Managing a business, whether a small, family-owned company, a franchise operation or a branch office can be challenging—and it often is. Licensing regulations, paying too much for rent, labor or materials and poorly designed websites are just some of the issues that can adversely affect the business’s success. While there are no silver bullets to resolve these issues, management can minimize many of the problems through open communication, defined tasks and responsibilities, effective data collection/analysis and so on.
Another action that can help minimize potential problems is risk management. Common sense dictates that organizations of any size maintain an appropriate physical security environment for the protection of staff, assets and facilities—and the company bottom line. While an everyday activity like securing keys can be easily overlooked, lost or unmanaged keys can risk security vulnerability and financial upset.
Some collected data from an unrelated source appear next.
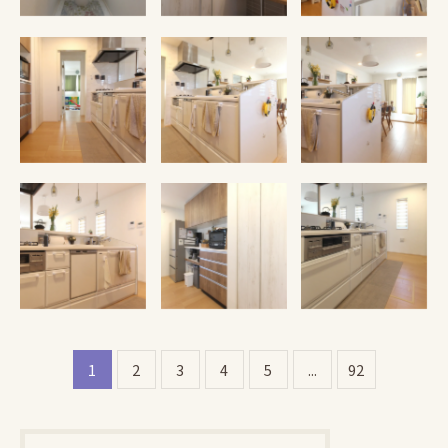
施工例紹介
施工例紹介
施工例紹介
施工例紹介
施工例紹介
施工例紹介
1
2
3
4
5
...
92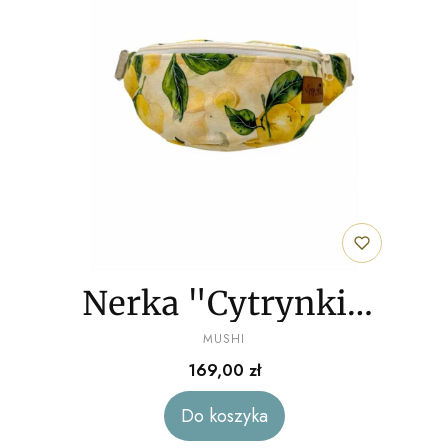
Nerka "Cytrynki"
PRODUCENT
welur
MUSHI
Cena
169,00 zł
Do koszyka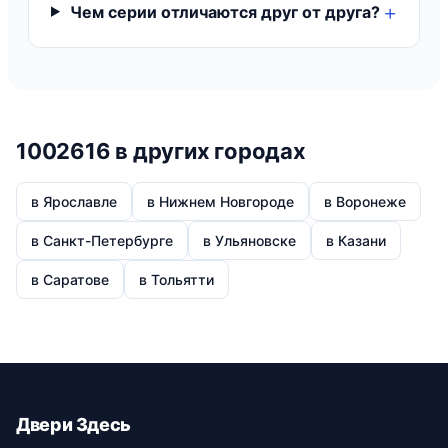
Чем серии отличаются друг от друга?
1002616 в других городах
в Ярославле
в Нижнем Новгороде
в Воронеже
в Санкт-Петербурге
в Ульяновске
в Казани
в Саратове
в Тольятти
Двери Здесь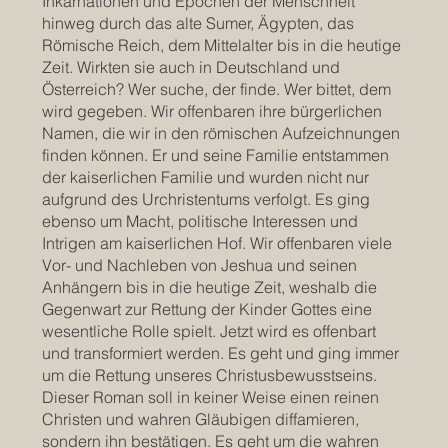
Inkarnationen und Epochen der Menschheit
hinweg durch das alte Sumer, Ägypten, das
Römische Reich, dem Mittelalter bis in die heutige
Zeit. Wirkten sie auch in Deutschland und
Österreich? Wer suche, der finde. Wer bittet, dem
wird gegeben. Wir offenbaren ihre bürgerlichen
Namen, die wir in den römischen Aufzeichnungen
finden können. Er und seine Familie entstammen
der kaiserlichen Familie und wurden nicht nur
aufgrund des Urchristentums verfolgt. Es ging
ebenso um Macht, politische Interessen und
Intrigen am kaiserlichen Hof. Wir offenbaren viele
Vor- und Nachleben von Jeshua und seinen
Anhängern bis in die heutige Zeit, weshalb die
Gegenwart zur Rettung der Kinder Gottes eine
wesentliche Rolle spielt. Jetzt wird es offenbart
und transformiert werden. Es geht und ging immer
um die Rettung unseres Christusbewusstseins.
Dieser Roman soll in keiner Weise einen reinen
Christen und wahren Gläubigen diffamieren,
sondern ihn bestätigen. Es geht um die wahren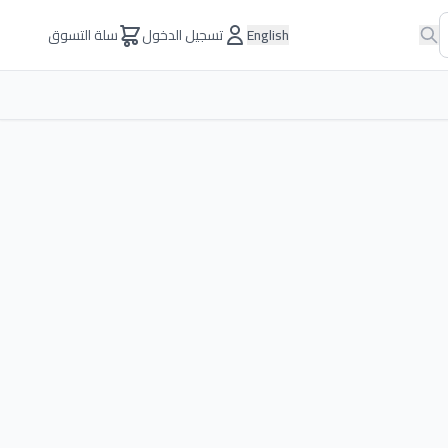
English
تسجيل الدخول
سلة التسوق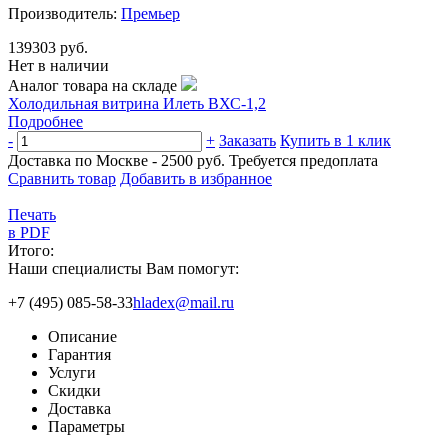
Производитель:
Премьер
139303 руб.
Нет в наличии
Аналог товара на складе
Холодильная витрина Илеть ВХС-1,2
Подробнее
-
+
Заказать
Купить в 1 клик
Доставка по Москве - 2500 руб.
Требуется предоплата
Сравнить товар
Добавить в избранное
Печать
в PDF
Итого:
Наши специалисты Вам помогут:
+7 (495) 085-58-33
hladex@mail.ru
Описание
Гарантия
Услуги
Скидки
Доставка
Параметры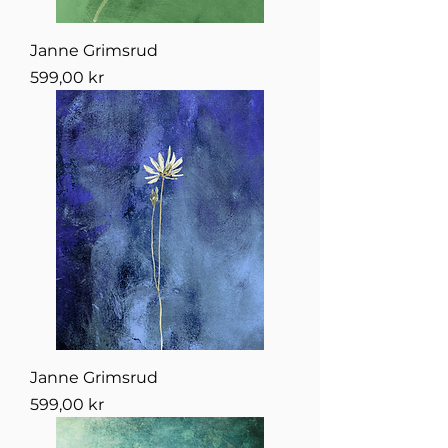
Janne Grimsrud
Pris
599,00 kr
Janne Grimsrud
Pris
599,00 kr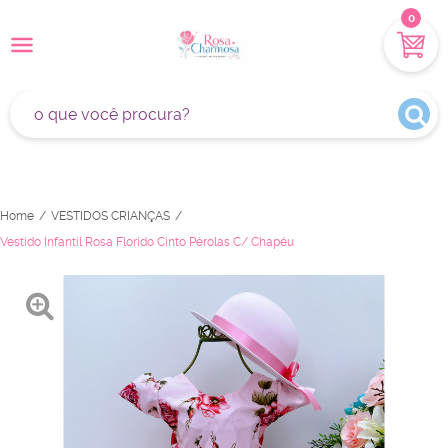
0
Home
VESTIDOS CRIANÇAS
Vestido Infantil Rosa Florido Cinto Pérolas C/ Chapéu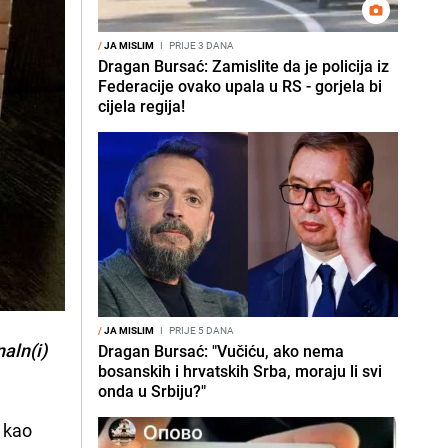
/
JA MISLIM
I
PRIJE 3 DANA
Dragan Bursać: Zamislite da je policija iz
Federacije ovako upala u RS - gorjela bi
cijela regija!
/
JA MISLIM
I
PRIJE 5 DANA
aln(i)
Dragan Bursać: "Vučiću, ako nema
bosanskih i hrvatskih Srba, moraju li svi
onda u Srbiju?"
 kao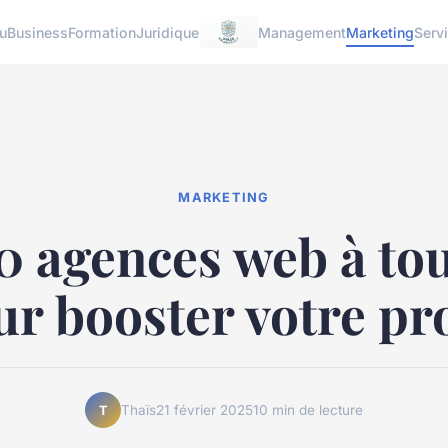
u
Business
Formation
Juridique
Management
Marketing
Serv
MARKETING
0 agences web à to
r booster votre pr
Thaïs
21 février 2025
10 min de lecture
T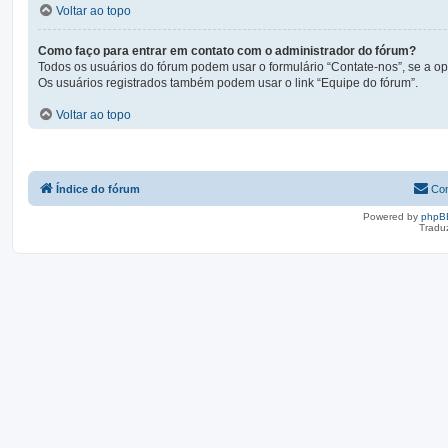
Voltar ao topo
Como faço para entrar em contato com o administrador do fórum?
Todos os usuários do fórum podem usar o formulário “Contate-nos”, se a opç
Os usuários registrados também podem usar o link “Equipe do fórum”.
Voltar ao topo
Índice do fórum
Con
Powered by
phpB
Tradu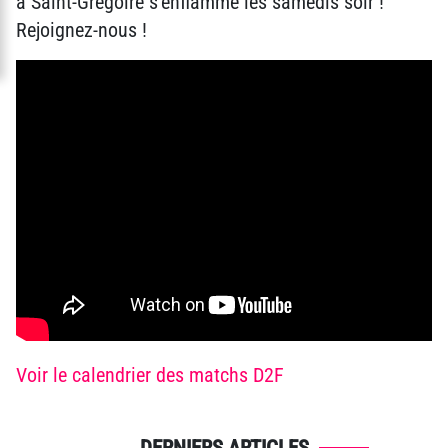
à Saint-Grégoire s’enflamme les samedis soir !
Rejoignez-nous !
Voir le calendrier des matchs D2F
DERNIERS ARTICLES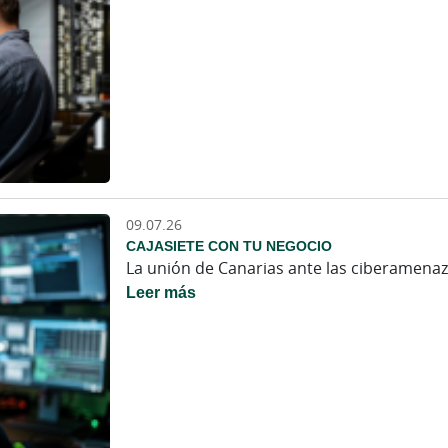
09.07.26
CAJASIETE CON TU NEGOCIO
La unión de Canarias ante las ciberamenaz
Leer más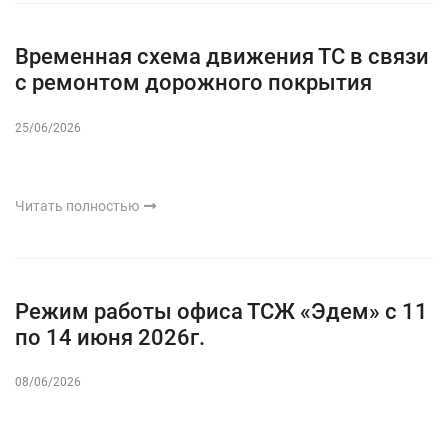
Временная схема движения ТС в связи
с ремонтом дорожного покрытия
25/06/2026
Читать полностью
Режим работы офиса ТСЖ «Эдем» с 11
по 14 июня 2026г.
08/06/2026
Not knowing who has been or is using office keys can quickly become a liability.
If a key is lost or can’t be accounted for, an entire area (or building) can become compromised and may require the replacement of all locks. This exercise is not only disruptive, but potentially quite expensive depending on the number of doors that must be re-fitted and the types of locks required. Management may decide to delay this step and first attempt to locate the missing key or keys. But without any accurate records of who had access to the key(s) or who last used the key, that too can easily turn into a difficult, time consuming and expensive exercise, and may end up unsuccessful.
Company policies regarding key control and usage are great in theory but are too often ignored in practice. Keys can be passed around and/or duplicated, and manual logging of key use can be cumbersome and unreliable. And unfortunately, a lack of understanding of the importance of good key management can end up undermining the business’ security across the board. For this reason, companies may try to switch away from physical keys to biometric or card readers, or to a key management system that can handle both physical keys and other access credentials. No matter the solution, companies can benefit by considering security features alongside convenience, price, tracking and scalability, and access-control integration as needed—after all, the solution should never become a greater burden than the original problem.